Recorded data →
[Start of Attachment]
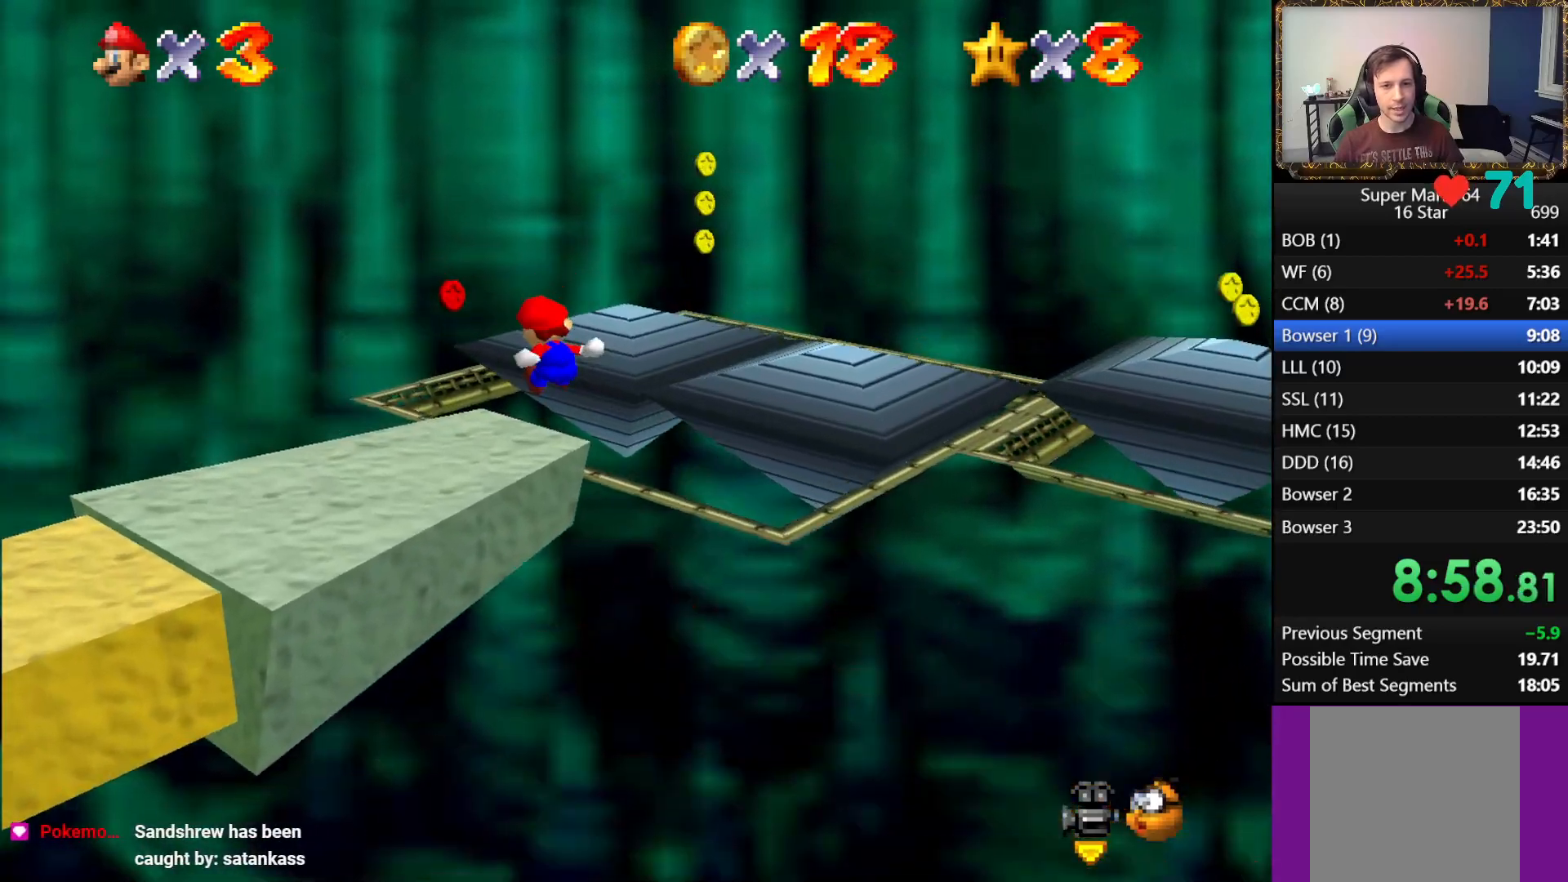
{"buttons": [], "left_stick": "up", "right_stick": "center", "events": []}
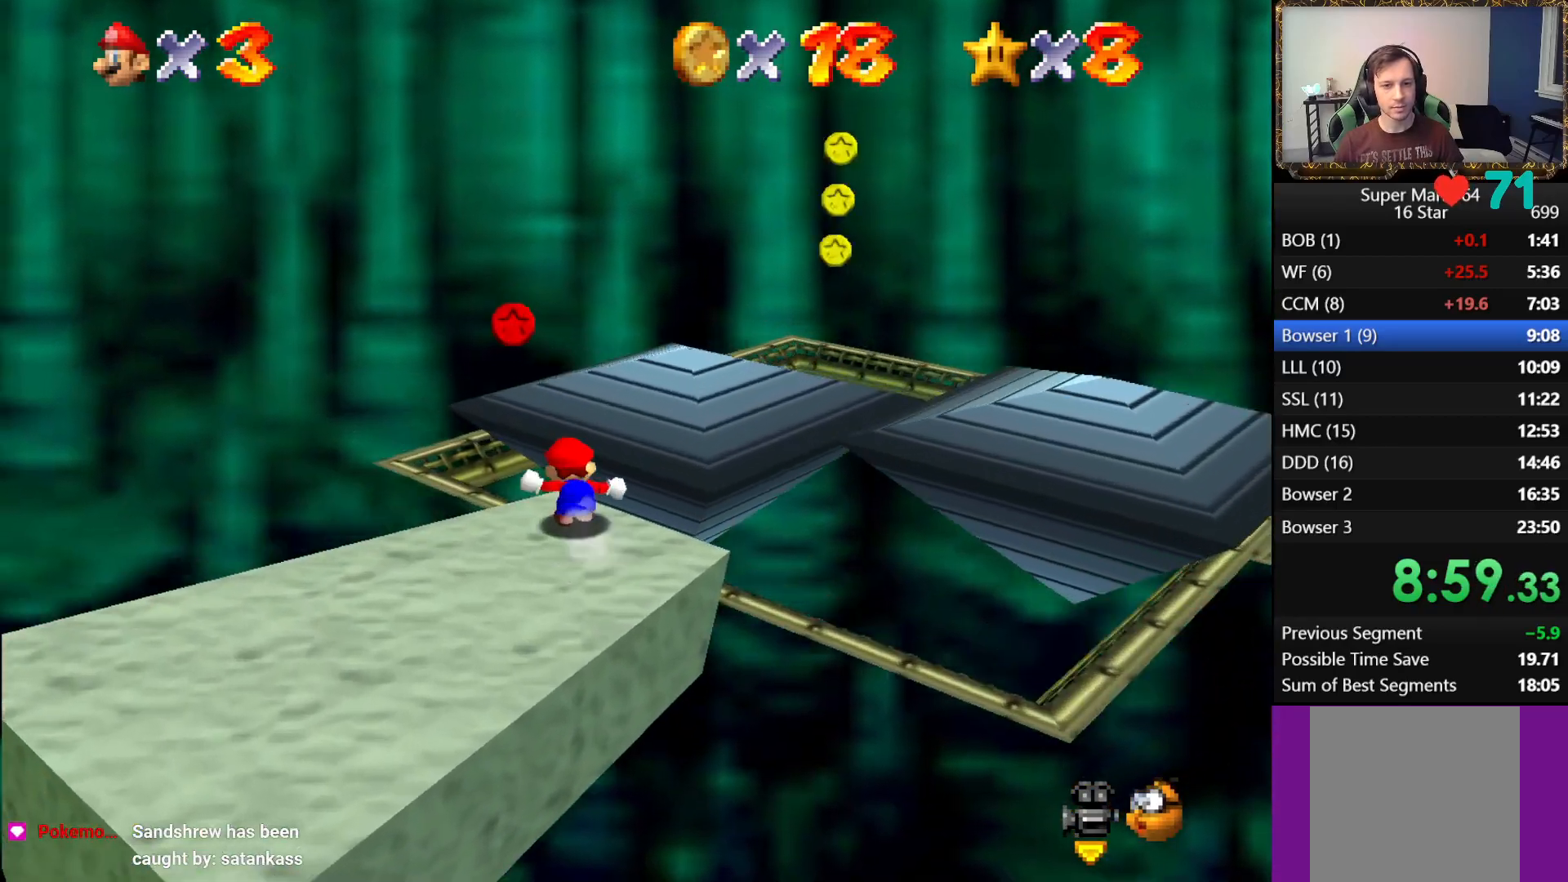
{"buttons": [], "left_stick": "center", "right_stick": "left", "events": [[333, "left_stick", "center"], [367, "right_stick", "left"]]}
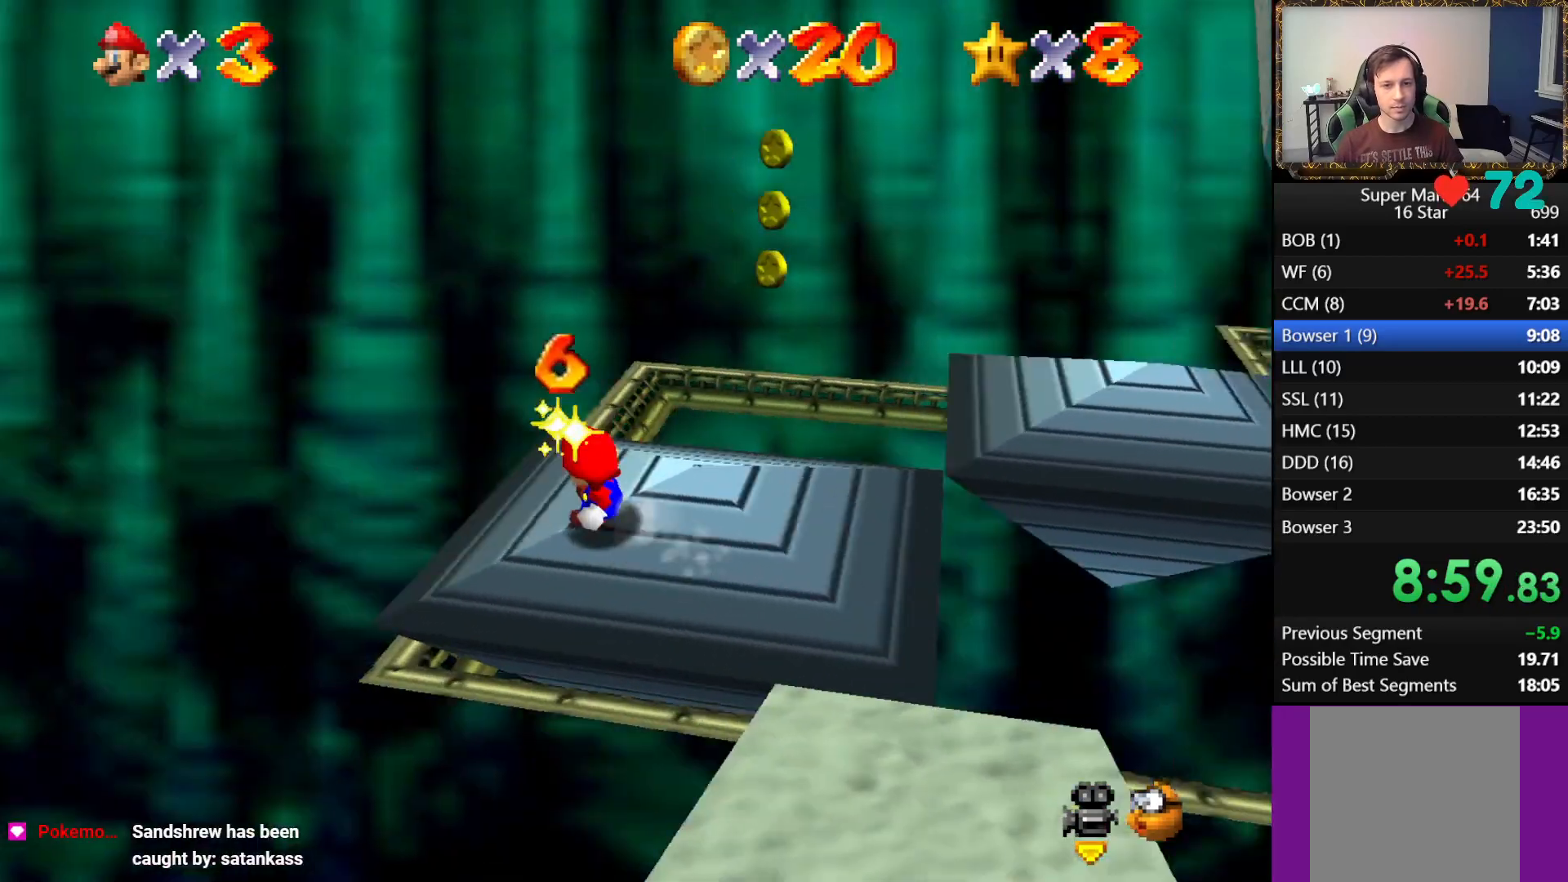
{"buttons": [], "left_stick": "up", "right_stick": "center", "events": [[17, "right_stick", "center"], [67, "right_stick", "left"], [200, "right_stick", "center"], [417, "left_stick", "up"]]}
[End of Attachment]
Task directions → Please repeat every line from the listing above exactly as it appears. Drop the pictures.

Solution below →
{"buttons": [], "left_stick": "up", "right_stick": "center", "events": []}
{"buttons": [], "left_stick": "center", "right_stick": "left", "events": [[333, "left_stick", "center"], [367, "right_stick", "left"]]}
{"buttons": [], "left_stick": "up", "right_stick": "center", "events": [[17, "right_stick", "center"], [67, "right_stick", "left"], [200, "right_stick", "center"], [417, "left_stick", "up"]]}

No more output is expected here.